Ci sarà la memoria di Elisa e di quanti hanno perso la vita in strada a Napoli nella liturgia presieduta dal cardinale arcivescovo di Napoli Mimmo Battaglia, che si terrà domani, sabato 7 marzo, alle ore 11, nel duomo di Napoli. “Insieme a Elisa, che è stata la prima amica morta nel 1997, ricorderemo tanti altri nomi, raccolti in questi anni, vite spezzate dalla malattia, dalla violenza e dall’inaccoglienza, finite troppo presto e in modo ingiusto. In media in strada si muore a poco più di 40 anni (dati Fiopsd) – ricorda la Comunità di Sant’Egidio di Napoli -. Per ogni nome sarà accesa una luce, segno della resurrezione.
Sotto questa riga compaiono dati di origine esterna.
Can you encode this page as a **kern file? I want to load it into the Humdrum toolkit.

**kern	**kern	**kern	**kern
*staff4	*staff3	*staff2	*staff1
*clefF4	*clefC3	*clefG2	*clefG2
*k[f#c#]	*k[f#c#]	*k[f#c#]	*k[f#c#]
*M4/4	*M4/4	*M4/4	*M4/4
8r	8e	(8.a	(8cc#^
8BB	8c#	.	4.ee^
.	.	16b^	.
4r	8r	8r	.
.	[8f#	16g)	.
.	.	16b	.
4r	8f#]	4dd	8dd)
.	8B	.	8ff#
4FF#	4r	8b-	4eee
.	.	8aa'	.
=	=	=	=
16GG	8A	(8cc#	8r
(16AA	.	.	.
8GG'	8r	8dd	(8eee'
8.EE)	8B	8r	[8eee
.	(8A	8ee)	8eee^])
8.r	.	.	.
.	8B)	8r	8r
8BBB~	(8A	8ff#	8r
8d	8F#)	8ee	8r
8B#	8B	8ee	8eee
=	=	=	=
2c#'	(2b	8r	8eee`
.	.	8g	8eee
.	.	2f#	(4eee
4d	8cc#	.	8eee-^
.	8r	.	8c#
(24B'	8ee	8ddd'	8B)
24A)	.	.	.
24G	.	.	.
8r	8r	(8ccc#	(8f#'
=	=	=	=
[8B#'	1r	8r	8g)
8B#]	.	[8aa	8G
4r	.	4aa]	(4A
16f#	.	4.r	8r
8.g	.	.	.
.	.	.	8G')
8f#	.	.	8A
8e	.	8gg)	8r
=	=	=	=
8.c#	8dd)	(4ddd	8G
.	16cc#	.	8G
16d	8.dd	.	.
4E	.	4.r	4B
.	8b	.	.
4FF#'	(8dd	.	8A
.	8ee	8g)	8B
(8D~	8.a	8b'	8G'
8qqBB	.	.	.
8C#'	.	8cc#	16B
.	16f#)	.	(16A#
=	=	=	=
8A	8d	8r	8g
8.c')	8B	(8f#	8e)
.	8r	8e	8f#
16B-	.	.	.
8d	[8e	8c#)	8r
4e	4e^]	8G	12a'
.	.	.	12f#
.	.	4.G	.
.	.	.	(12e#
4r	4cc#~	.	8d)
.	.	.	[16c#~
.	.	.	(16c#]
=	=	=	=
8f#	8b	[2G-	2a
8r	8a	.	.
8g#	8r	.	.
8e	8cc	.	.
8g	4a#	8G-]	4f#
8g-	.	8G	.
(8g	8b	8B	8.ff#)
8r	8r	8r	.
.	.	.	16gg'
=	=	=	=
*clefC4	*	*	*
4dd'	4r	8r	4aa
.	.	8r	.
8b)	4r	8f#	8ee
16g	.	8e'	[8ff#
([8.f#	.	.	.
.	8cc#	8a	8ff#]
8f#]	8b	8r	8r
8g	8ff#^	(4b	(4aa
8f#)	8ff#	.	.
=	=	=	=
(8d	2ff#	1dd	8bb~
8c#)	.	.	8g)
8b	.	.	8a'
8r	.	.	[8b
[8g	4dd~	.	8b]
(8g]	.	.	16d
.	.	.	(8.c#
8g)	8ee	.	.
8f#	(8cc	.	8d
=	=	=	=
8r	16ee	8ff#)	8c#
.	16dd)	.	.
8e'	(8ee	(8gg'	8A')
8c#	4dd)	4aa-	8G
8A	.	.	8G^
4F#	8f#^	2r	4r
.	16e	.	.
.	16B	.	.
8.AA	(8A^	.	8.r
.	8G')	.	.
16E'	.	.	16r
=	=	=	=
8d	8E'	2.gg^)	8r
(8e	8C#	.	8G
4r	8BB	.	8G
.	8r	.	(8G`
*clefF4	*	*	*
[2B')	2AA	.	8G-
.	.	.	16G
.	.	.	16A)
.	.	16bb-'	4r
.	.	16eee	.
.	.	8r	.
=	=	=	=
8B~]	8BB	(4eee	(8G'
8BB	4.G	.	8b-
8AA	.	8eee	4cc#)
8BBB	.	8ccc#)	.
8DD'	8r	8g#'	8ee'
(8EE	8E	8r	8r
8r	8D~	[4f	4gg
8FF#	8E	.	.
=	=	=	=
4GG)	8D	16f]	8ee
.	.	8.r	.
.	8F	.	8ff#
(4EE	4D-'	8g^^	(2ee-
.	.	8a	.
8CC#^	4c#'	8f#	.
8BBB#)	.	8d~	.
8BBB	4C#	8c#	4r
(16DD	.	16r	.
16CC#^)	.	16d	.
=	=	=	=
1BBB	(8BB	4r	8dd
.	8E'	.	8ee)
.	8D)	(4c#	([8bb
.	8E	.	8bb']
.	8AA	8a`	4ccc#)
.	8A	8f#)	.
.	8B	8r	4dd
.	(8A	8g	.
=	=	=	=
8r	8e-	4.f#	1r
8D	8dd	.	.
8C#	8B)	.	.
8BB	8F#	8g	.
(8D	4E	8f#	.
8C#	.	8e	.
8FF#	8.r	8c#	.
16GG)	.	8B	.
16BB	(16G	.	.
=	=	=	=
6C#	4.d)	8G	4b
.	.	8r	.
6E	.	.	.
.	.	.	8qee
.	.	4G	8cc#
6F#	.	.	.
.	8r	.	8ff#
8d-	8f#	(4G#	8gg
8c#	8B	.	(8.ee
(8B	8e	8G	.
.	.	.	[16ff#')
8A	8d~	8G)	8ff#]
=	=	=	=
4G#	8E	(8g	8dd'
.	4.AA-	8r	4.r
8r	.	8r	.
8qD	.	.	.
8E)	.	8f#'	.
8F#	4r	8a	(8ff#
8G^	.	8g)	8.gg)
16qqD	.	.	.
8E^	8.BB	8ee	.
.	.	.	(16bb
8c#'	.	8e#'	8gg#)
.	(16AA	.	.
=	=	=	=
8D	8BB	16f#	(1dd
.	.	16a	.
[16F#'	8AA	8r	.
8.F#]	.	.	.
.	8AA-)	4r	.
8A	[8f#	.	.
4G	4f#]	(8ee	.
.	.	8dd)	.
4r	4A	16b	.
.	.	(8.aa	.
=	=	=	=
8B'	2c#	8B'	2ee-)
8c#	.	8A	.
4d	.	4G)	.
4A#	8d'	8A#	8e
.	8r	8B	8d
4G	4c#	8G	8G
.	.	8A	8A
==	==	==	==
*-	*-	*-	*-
I poveri sono e devono essere sempre di più nel cuore della Chiesa di Napoli, come auspicato dal nostro cardinale”.
Parteciperanno le istituzioni civili, le associazioni tra cui la Caritas diocesana di Napoli e la Croce rossa, le parrocchie, i centri di accoglienza, i servizi sociosanitari della città.
“In questo tempo complesso si invita la città ad essere rete che unisce e protegge chi vive senza dimora o chi sta per finire in strada, perché tutti abbiamo un luogo dove vivere dignitosamente”, conclude la Comunità di Sant’Egidio di Napoli.